17th Jul 2016
Just like any bad personal relationship negatively affects your confidence, self-esteem and ability to manage stress, so too does a bad relationship with your job. So how do you know if it is time to break up with your job? These five signs are a good place to start the process:
You can’t think of five good reasons to stay in your job
Sit down with a blank sheet of paper and list everything that you genuinely love about your job. What might initially seem like a very simple exercise is in fact telling. If it’s easier to think of five reasons to leave your job than five reasons to stay in your job it is time to consider your options seriously.
Sunday is your new Monday
Even in the perfect job, there are days you want to stay in bed, other days you don’t feel challenged, or you hit the 3pm slump at 10am. The difference between a bad day and a bad relationship with your job is simple – on Sunday your thoughts are invaded with dread about work the following day. You also have nerves in the pit of your stomach, you can’t sleep, and you are unusually tearful, tense and irritable.
Your health is declining
You can’t quite put a finger on what is wrong, but you know something is. You get every bug going, and your energy levels are at an all-time low. Watch out for back pain, headaches or tension in your shoulders as they are often the first signs of cracks in the relationship between you and your job.
You’re gradually losing interest in your hobbies
Whatever the form, your hobbies take they help you relax, unwind and regenerate. It might be going to the gym, running, baking, knitting, five-a-side soccer, cooking, reading, cycling, your book club or painting.
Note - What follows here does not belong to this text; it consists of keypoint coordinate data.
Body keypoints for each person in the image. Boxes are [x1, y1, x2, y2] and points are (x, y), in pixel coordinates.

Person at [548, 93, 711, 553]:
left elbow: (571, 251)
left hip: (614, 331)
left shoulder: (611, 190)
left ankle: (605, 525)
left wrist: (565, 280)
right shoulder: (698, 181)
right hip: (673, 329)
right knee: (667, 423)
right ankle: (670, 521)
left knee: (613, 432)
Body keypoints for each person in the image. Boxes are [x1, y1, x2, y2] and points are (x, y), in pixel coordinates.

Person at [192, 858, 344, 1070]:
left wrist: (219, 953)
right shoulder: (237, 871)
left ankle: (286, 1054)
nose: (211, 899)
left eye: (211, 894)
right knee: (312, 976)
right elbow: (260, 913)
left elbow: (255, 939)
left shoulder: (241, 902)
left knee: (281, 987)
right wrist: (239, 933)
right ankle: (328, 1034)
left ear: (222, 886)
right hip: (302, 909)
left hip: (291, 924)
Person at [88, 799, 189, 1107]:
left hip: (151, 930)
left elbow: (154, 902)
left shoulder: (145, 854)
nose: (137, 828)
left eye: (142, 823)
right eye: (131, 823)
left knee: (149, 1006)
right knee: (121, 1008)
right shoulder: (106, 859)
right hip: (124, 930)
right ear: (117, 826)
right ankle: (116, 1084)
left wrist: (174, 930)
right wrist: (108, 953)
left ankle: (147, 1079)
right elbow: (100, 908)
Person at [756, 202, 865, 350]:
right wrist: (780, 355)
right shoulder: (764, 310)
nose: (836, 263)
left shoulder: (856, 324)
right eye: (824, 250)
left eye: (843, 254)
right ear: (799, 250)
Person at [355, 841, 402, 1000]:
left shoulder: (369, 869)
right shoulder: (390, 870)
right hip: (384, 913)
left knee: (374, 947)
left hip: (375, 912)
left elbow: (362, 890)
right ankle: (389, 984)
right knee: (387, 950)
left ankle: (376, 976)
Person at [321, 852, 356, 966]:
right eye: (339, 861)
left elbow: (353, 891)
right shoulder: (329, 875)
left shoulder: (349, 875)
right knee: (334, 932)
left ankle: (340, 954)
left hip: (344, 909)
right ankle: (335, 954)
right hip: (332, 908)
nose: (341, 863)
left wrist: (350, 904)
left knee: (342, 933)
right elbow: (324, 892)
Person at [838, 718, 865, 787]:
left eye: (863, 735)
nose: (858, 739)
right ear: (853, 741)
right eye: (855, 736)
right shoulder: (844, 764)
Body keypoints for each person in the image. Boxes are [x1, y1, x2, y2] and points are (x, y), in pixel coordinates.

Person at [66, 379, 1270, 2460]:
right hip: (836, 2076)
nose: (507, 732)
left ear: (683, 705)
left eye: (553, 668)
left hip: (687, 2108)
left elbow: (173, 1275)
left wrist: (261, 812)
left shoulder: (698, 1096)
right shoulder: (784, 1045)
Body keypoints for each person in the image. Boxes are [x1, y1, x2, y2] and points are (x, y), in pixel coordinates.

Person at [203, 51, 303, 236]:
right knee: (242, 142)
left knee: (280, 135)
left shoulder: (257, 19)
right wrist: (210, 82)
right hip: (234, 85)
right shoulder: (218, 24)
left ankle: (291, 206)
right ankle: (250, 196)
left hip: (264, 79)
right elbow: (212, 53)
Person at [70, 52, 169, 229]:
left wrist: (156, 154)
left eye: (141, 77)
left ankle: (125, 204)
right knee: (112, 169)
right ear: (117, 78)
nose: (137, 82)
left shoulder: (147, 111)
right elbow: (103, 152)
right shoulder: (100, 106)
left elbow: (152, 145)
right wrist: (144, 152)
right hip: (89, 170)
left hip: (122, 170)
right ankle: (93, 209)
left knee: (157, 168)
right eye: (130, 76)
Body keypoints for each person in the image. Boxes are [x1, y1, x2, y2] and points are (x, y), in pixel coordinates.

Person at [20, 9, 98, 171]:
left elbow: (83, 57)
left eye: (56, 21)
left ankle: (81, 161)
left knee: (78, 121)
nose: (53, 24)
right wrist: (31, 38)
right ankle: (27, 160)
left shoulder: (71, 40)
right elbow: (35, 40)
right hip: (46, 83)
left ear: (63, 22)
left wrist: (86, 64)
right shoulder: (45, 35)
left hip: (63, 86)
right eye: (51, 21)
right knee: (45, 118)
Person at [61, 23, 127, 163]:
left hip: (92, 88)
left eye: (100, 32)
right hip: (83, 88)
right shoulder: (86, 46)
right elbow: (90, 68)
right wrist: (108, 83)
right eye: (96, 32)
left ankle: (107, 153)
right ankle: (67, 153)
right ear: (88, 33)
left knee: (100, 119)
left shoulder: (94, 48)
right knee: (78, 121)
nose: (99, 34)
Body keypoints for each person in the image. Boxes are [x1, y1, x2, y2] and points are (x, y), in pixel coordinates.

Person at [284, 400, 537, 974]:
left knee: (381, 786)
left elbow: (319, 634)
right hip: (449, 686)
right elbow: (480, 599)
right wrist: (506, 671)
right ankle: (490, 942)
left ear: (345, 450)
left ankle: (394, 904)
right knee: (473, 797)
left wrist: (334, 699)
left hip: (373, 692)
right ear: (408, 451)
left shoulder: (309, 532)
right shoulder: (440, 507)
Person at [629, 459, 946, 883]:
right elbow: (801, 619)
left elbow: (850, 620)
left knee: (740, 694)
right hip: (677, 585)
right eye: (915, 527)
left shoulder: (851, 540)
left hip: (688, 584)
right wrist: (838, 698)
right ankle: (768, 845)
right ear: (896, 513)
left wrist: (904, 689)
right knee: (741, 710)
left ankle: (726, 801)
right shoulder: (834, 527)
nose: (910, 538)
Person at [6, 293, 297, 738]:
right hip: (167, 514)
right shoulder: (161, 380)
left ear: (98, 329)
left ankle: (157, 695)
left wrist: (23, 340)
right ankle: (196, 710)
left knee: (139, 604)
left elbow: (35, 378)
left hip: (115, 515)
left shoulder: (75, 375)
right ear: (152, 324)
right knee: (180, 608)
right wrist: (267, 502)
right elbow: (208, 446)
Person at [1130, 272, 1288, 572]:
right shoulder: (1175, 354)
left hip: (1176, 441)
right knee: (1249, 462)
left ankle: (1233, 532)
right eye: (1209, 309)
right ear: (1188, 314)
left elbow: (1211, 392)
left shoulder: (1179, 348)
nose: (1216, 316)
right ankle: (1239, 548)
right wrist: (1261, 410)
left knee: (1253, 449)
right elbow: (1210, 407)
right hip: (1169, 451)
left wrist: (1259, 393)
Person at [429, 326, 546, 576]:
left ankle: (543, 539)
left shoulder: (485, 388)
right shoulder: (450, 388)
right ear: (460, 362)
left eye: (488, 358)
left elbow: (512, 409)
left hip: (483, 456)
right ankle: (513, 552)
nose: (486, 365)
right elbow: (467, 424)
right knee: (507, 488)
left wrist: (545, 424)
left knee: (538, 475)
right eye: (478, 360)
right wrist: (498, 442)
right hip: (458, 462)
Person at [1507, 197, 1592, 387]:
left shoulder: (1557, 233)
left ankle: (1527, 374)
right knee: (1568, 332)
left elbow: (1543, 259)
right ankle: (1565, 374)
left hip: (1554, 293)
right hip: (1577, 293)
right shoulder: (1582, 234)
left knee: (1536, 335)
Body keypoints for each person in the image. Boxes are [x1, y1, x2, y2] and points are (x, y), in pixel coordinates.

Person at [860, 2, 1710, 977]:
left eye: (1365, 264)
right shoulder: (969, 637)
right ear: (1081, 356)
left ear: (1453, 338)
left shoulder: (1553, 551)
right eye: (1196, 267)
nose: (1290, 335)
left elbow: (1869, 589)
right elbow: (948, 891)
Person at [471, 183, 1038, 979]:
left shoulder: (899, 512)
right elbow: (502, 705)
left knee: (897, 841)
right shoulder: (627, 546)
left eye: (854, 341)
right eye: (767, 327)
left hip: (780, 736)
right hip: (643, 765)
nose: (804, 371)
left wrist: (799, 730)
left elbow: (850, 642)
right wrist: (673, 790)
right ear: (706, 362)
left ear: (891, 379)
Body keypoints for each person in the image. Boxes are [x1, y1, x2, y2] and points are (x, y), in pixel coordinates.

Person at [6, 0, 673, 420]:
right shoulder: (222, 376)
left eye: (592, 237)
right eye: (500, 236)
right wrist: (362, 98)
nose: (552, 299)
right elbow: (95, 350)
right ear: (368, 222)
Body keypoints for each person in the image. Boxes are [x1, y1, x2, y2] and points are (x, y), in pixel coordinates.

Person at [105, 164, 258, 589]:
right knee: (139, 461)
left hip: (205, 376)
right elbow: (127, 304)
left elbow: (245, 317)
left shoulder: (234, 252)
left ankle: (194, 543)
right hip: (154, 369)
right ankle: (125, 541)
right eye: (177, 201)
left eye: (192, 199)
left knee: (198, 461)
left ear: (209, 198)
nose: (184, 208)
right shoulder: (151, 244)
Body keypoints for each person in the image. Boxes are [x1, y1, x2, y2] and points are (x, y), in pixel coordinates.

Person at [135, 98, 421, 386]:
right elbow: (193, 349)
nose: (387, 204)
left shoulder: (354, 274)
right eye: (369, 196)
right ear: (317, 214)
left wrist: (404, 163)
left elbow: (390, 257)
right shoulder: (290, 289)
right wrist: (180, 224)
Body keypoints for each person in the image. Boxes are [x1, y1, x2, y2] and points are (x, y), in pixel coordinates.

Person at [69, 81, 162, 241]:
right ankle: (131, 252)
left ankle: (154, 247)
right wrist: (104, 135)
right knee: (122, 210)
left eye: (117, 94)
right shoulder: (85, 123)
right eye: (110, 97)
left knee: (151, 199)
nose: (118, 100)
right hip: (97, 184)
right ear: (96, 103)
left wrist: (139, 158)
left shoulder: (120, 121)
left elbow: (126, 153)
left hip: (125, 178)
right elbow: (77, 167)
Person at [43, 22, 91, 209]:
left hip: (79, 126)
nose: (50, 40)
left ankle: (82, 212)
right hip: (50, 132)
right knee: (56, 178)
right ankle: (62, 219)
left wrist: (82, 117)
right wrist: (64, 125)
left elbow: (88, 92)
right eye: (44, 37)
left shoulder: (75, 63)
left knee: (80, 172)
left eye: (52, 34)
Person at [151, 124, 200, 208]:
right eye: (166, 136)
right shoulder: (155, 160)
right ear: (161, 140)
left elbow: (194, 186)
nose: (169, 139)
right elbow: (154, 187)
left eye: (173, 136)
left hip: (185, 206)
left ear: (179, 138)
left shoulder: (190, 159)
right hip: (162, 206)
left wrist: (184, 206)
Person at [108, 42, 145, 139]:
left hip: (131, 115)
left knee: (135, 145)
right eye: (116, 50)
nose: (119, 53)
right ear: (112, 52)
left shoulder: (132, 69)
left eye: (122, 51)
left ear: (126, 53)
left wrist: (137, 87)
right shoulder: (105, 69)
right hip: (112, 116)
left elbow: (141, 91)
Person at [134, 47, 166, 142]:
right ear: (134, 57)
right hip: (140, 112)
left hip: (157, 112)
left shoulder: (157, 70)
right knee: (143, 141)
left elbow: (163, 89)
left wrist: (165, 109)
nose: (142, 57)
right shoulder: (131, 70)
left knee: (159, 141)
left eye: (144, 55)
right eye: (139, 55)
If you find that you don’t have the energy, interest or time for your hobbies anymore, you need to evaluate why seriously. If you find that work is the reason, you need to consider your priorities.
You take stress home
Constant 24/7 easy access to work means you are on call around the clock. Are you checking your phone as you watch T.V, responding to just ?one? email or just one more call, spending time on work projects, consistently coming home late or constantly talking about work despite finding this stressful? If this sounds familiar, start by asking yourself why you are doing this, how does it make you feel and what impact is it having on your personal relationships?
Everyone knows you are unhappy in your job
The first thing you talk about every evening is how much you hate your job; repeatedly replaying the conversation about how much you hate your job to EVERYONE you know. You are struggling to take the plunge and break up with your job because you just don’t know what to do.
If you find that you are nodding your head while reading this piece, you need to get advice, get support, and begin to make a plan to break up with your job!